■ **About this task**: Filter the entries that follow, copying every line in which the word "also" appears.

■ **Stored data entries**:
-*-*-
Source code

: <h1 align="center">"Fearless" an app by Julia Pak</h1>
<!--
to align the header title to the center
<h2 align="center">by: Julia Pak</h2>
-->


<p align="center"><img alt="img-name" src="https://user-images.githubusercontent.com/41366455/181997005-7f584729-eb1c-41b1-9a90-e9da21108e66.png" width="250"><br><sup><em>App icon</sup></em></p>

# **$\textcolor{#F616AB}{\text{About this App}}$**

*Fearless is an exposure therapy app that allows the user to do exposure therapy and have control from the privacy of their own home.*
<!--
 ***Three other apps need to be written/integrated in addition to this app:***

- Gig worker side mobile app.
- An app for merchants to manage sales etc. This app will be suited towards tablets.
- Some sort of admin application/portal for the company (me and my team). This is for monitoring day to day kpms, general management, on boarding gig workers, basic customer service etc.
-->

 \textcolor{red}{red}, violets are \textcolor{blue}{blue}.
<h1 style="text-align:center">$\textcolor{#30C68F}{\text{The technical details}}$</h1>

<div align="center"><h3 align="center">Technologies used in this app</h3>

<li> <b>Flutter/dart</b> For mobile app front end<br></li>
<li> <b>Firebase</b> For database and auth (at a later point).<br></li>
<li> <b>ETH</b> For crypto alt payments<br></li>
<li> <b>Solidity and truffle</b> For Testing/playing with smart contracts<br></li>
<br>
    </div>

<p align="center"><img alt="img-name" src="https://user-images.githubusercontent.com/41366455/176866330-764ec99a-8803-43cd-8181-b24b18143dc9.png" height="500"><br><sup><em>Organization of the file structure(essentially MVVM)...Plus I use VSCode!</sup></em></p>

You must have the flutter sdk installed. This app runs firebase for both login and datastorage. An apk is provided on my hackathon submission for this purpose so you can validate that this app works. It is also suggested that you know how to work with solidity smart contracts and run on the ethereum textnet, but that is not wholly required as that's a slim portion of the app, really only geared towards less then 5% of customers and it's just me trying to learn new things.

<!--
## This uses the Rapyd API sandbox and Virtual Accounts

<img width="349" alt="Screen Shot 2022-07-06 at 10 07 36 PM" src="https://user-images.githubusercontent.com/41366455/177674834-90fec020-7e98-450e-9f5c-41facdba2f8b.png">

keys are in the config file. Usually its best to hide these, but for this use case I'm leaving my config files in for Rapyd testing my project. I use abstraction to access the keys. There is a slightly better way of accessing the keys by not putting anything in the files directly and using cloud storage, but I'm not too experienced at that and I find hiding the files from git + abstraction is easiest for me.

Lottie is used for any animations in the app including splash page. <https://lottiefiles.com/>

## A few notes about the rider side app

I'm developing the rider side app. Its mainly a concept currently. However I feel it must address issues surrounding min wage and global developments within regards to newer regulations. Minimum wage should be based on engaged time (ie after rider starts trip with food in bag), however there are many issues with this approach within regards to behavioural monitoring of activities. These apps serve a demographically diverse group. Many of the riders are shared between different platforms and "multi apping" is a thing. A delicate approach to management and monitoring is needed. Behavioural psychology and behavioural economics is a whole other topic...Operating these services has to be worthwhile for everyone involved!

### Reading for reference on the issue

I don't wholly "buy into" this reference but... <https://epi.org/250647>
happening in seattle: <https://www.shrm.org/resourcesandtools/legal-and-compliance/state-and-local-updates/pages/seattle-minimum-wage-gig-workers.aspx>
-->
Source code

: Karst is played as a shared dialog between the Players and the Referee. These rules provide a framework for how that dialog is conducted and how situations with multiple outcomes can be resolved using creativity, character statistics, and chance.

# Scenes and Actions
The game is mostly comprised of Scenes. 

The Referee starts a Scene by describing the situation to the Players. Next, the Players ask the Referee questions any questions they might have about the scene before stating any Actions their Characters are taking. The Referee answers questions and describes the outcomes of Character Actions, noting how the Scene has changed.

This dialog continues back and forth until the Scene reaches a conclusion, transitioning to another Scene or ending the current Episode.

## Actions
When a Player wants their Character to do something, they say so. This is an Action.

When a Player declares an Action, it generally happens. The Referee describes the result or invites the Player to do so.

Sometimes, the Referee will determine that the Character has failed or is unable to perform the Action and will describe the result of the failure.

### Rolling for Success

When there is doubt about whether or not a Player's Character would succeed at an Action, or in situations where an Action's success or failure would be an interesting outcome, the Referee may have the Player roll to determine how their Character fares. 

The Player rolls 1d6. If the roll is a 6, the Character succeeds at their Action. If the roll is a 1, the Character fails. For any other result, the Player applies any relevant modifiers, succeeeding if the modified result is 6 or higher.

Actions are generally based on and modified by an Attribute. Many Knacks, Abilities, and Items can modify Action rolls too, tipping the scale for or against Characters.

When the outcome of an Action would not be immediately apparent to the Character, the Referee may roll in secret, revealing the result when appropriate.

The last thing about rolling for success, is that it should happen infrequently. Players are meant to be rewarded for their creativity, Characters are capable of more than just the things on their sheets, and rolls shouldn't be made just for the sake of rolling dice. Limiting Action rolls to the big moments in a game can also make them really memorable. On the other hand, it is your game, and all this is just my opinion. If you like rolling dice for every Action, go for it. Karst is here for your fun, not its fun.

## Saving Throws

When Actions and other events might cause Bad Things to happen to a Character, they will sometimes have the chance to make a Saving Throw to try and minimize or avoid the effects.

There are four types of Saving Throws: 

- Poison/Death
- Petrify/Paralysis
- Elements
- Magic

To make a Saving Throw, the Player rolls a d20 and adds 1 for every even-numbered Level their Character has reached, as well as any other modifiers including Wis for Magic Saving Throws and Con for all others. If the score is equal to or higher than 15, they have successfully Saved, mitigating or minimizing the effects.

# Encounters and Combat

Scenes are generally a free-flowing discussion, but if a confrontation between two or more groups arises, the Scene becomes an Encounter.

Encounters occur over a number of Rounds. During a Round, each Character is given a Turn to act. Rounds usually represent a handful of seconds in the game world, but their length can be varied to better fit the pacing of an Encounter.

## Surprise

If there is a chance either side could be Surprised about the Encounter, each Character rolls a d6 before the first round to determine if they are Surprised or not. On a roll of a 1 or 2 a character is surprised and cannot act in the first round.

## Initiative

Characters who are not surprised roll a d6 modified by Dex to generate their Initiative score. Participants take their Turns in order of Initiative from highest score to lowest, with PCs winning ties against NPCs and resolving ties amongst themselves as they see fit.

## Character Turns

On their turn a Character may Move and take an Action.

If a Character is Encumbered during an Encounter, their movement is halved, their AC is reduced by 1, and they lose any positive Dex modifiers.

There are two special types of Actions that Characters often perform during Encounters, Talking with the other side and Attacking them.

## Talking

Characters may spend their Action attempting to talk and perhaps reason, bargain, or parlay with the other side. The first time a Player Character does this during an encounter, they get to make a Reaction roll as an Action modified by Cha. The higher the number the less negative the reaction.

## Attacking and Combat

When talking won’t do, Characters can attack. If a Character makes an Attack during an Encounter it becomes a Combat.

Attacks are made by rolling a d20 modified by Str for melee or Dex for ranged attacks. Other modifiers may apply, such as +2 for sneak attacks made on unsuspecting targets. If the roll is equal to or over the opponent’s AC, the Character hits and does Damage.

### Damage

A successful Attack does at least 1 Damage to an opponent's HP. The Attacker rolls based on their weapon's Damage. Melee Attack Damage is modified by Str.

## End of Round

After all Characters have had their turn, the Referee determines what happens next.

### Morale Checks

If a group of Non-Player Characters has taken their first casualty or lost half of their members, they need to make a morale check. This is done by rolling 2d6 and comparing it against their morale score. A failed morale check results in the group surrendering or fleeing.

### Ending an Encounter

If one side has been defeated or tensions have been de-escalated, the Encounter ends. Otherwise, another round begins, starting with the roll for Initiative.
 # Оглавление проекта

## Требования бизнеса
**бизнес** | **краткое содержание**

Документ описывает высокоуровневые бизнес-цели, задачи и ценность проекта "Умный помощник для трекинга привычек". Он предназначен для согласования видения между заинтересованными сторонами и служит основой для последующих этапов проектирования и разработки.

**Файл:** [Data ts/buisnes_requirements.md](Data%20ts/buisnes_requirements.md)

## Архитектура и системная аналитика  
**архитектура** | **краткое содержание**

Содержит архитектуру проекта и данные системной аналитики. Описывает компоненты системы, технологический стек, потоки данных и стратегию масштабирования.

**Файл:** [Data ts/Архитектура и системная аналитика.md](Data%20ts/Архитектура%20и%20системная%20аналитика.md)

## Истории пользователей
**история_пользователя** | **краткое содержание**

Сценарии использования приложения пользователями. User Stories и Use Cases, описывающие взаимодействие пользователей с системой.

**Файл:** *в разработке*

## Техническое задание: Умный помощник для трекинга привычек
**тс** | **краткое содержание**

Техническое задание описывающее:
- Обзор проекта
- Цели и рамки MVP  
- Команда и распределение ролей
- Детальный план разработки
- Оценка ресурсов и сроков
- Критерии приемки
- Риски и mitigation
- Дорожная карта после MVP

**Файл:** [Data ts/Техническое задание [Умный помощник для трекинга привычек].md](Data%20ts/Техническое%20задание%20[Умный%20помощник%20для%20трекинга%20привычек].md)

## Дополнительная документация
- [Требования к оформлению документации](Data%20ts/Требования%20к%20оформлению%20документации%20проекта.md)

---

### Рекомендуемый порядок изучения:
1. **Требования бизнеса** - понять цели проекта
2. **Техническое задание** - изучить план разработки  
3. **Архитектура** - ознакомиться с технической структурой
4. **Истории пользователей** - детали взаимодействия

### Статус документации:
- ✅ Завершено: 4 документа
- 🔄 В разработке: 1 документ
-*-*-
■ **Exercise answer**:
You must have the flutter sdk installed. This app runs firebase for both login and datastorage. An apk is provided on my hackathon submission for this purpose so you can validate that this app works. It is also suggested that you know how to work with solidity smart contracts and run on the ethereum textnet, but that is not wholly required as that's a slim portion of the app, really only geared towards less then 5% of customers and it's just me trying to learn new things.
The last thing about rolling for success, is that it should happen infrequently. Players are meant to be rewarded for their creativity, Characters are capable of more than just the things on their sheets, and rolls shouldn't be made just for the sake of rolling dice. Limiting Action rolls to the big moments in a game can also make them really memorable. On the other hand, it is your game, and all this is just my opinion. If you like rolling dice for every Action, go for it. Karst is here for your fun, not its fun.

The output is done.